== WORK ITEM ==
Return, from the lines below, each one that includes the word "their".

%%

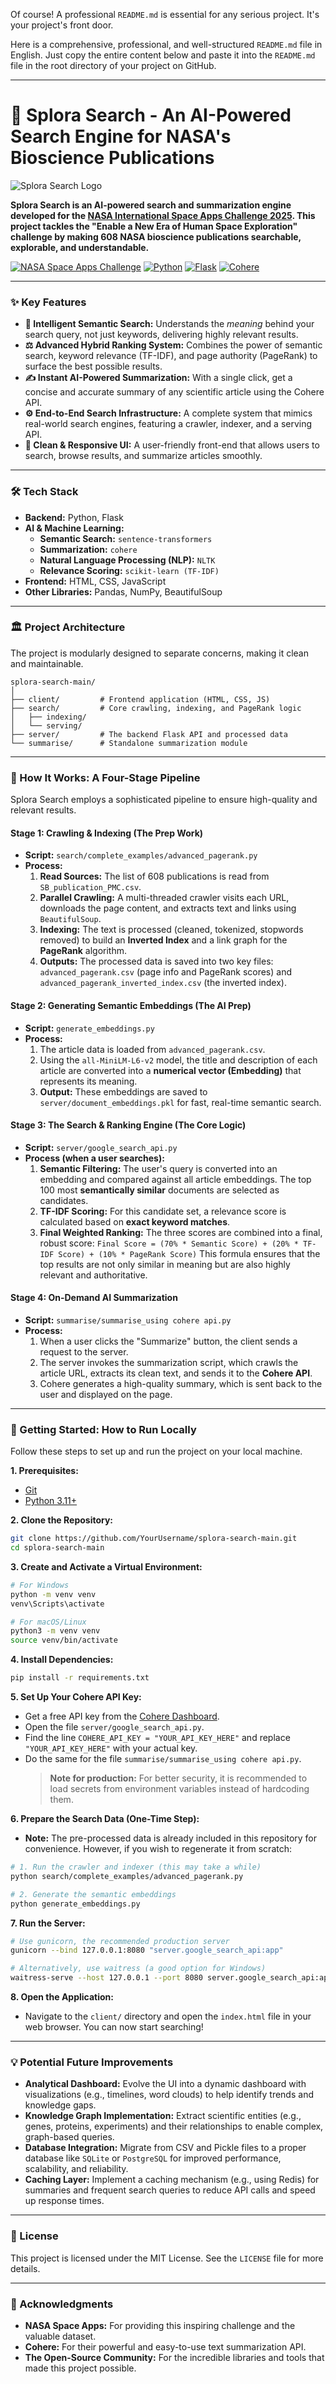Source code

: Of course! A professional `README.md` is essential for any serious project. It's your project's front door.

Here is a comprehensive, professional, and well-structured `README.md` file in English. Just copy the entire content below and paste it into the `README.md` file in the root directory of your project on GitHub.

---

# 🚀 Splora Search - An AI-Powered Search Engine for NASA's Bioscience Publications

![Splora Search Logo](client/images/splora_search.png)

**Splora Search is an AI-powered search and summarization engine developed for the [NASA International Space Apps Challenge 2025](https://www.spaceappschallenge.org/). This project tackles the "Enable a New Era of Human Space Exploration" challenge by making 608 NASA bioscience publications searchable, explorable, and understandable.**

[![NASA Space Apps Challenge](https://img.shields.io/badge/Challenge-NASA%20Space%20Apps%202025-blue)](https://www.spaceappschallenge.org/)
[![Python](https://img.shields.io/badge/Python-3.11+-yellow.svg)](https://www.python.org/)
[![Flask](https://img.shields.io/badge/Flask-2.x-green.svg)](https://flask.palletsprojects.com/)
[![Cohere](https://img.shields.io/badge/Summarization-Cohere%20AI-purple)](https://cohere.com/)

---

### ✨ Key Features

-   **🧠 Intelligent Semantic Search:** Understands the *meaning* behind your search query, not just keywords, delivering highly relevant results.
-   **⚖️ Advanced Hybrid Ranking System:** Combines the power of semantic search, keyword relevance (TF-IDF), and page authority (PageRank) to surface the best possible results.
-   **✍️ Instant AI-Powered Summarization:** With a single click, get a concise and accurate summary of any scientific article using the Cohere API.
-   **⚙️ End-to-End Search Infrastructure:** A complete system that mimics real-world search engines, featuring a crawler, indexer, and a serving API.
-   **🚀 Clean & Responsive UI:** A user-friendly front-end that allows users to search, browse results, and summarize articles smoothly.

---

### 🛠️ Tech Stack

-   **Backend:** Python, Flask
-   **AI & Machine Learning:**
    -   **Semantic Search:** `sentence-transformers`
    -   **Summarization:** `cohere`
    -   **Natural Language Processing (NLP):** `NLTK`
    -   **Relevance Scoring:** `scikit-learn (TF-IDF)`
-   **Frontend:** HTML, CSS, JavaScript
-   **Other Libraries:** Pandas, NumPy, BeautifulSoup

---

### 🏛️ Project Architecture

The project is modularly designed to separate concerns, making it clean and maintainable.

```
splora-search-main/
│
├── client/         # Frontend application (HTML, CSS, JS)
├── search/         # Core crawling, indexing, and PageRank logic
│   ├── indexing/
│   └── serving/
├── server/         # The backend Flask API and processed data
└── summarise/      # Standalone summarization module
```

---

### 🔬 How It Works: A Four-Stage Pipeline

Splora Search employs a sophisticated pipeline to ensure high-quality and relevant results.

#### Stage 1: Crawling & Indexing (The Prep Work)

-   **Script:** `search/complete_examples/advanced_pagerank.py`
-   **Process:**
    1.  **Read Sources:** The list of 608 publications is read from `SB_publication_PMC.csv`.
    2.  **Parallel Crawling:** A multi-threaded crawler visits each URL, downloads the page content, and extracts text and links using `BeautifulSoup`.
    3.  **Indexing:** The text is processed (cleaned, tokenized, stopwords removed) to build an **Inverted Index** and a link graph for the **PageRank** algorithm.
    4.  **Outputs:** The processed data is saved into two key files: `advanced_pagerank.csv` (page info and PageRank scores) and `advanced_pagerank_inverted_index.csv` (the inverted index).

#### Stage 2: Generating Semantic Embeddings (The AI Prep)

-   **Script:** `generate_embeddings.py`
-   **Process:**
    1.  The article data is loaded from `advanced_pagerank.csv`.
    2.  Using the `all-MiniLM-L6-v2` model, the title and description of each article are converted into a **numerical vector (Embedding)** that represents its meaning.
    3.  **Output:** These embeddings are saved to `server/document_embeddings.pkl` for fast, real-time semantic search.

#### Stage 3: The Search & Ranking Engine (The Core Logic)

-   **Script:** `server/google_search_api.py`
-   **Process (when a user searches):**
    1.  **Semantic Filtering:** The user's query is converted into an embedding and compared against all article embeddings. The top 100 most **semantically similar** documents are selected as candidates.
    2.  **TF-IDF Scoring:** For this candidate set, a relevance score is calculated based on **exact keyword matches**.
    3.  **Final Weighted Ranking:** The three scores are combined into a final, robust score:
        `Final Score = (70% * Semantic Score) + (20% * TF-IDF Score) + (10% * PageRank Score)`
        This formula ensures that the top results are not only similar in meaning but are also highly relevant and authoritative.

#### Stage 4: On-Demand AI Summarization

-   **Script:** `summarise/summarise_using cohere api.py`
-   **Process:**
    1.  When a user clicks the "Summarize" button, the client sends a request to the server.
    2.  The server invokes the summarization script, which crawls the article URL, extracts its clean text, and sends it to the **Cohere API**.
    3.  Cohere generates a high-quality summary, which is sent back to the user and displayed on the page.

---

### 🚀 Getting Started: How to Run Locally

Follow these steps to set up and run the project on your local machine.

**1. Prerequisites:**
-   [Git](https://git-scm.com/)
-   [Python 3.11+](https://www.python.org/downloads/)

**2. Clone the Repository:**
```bash
git clone https://github.com/YourUsername/splora-search-main.git
cd splora-search-main
```

**3. Create and Activate a Virtual Environment:**
```bash
# For Windows
python -m venv venv
venv\Scripts\activate

# For macOS/Linux
python3 -m venv venv
source venv/bin/activate
```

**4. Install Dependencies:**
```bash
pip install -r requirements.txt
```

**5. Set Up Your Cohere API Key:**
-   Get a free API key from the [Cohere Dashboard](https://dashboard.cohere.com/).
-   Open the file `server/google_search_api.py`.
-   Find the line `COHERE_API_KEY = "YOUR_API_KEY_HERE"` and replace `"YOUR_API_KEY_HERE"` with your actual key.
-   Do the same for the file `summarise/summarise_using cohere api.py`.
    > **Note for production:** For better security, it is recommended to load secrets from environment variables instead of hardcoding them.

**6. Prepare the Search Data (One-Time Step):**
-   **Note:** The pre-processed data is already included in this repository for convenience. However, if you wish to regenerate it from scratch:
```bash
# 1. Run the crawler and indexer (this may take a while)
python search/complete_examples/advanced_pagerank.py

# 2. Generate the semantic embeddings
python generate_embeddings.py
```

**7. Run the Server:**
```bash
# Use gunicorn, the recommended production server
gunicorn --bind 127.0.0.1:8080 "server.google_search_api:app"

# Alternatively, use waitress (a good option for Windows)
waitress-serve --host 127.0.0.1 --port 8080 server.google_search_api:app
```

**8. Open the Application:**
-   Navigate to the `client/` directory and open the `index.html` file in your web browser. You can now start searching!

---

### 💡 Potential Future Improvements

-   **Analytical Dashboard:** Evolve the UI into a dynamic dashboard with visualizations (e.g., timelines, word clouds) to help identify trends and knowledge gaps.
-   **Knowledge Graph Implementation:** Extract scientific entities (e.g., genes, proteins, experiments) and their relationships to enable complex, graph-based queries.
-   **Database Integration:** Migrate from CSV and Pickle files to a proper database like `SQLite` or `PostgreSQL` for improved performance, scalability, and reliability.
-   **Caching Layer:** Implement a caching mechanism (e.g., using Redis) for summaries and frequent search queries to reduce API calls and speed up response times.

---

### 📄 License

This project is licensed under the MIT License. See the `LICENSE` file for more details.

---

### 🙏 Acknowledgments

-   **NASA Space Apps:** For providing this inspiring challenge and the valuable dataset.
-   **Cohere:** For their powerful and easy-to-use text summarization API.
-   **The Open-Source Community:** For the incredible libraries and tools that made this project possible.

%%

== EXERCISE RESULT ==
-   **Knowledge Graph Implementation:** Extract scientific entities (e.g., genes, proteins, experiments) and their relationships to enable complex, graph-based queries.
-   **Cohere:** For their powerful and easy-to-use text summarization API.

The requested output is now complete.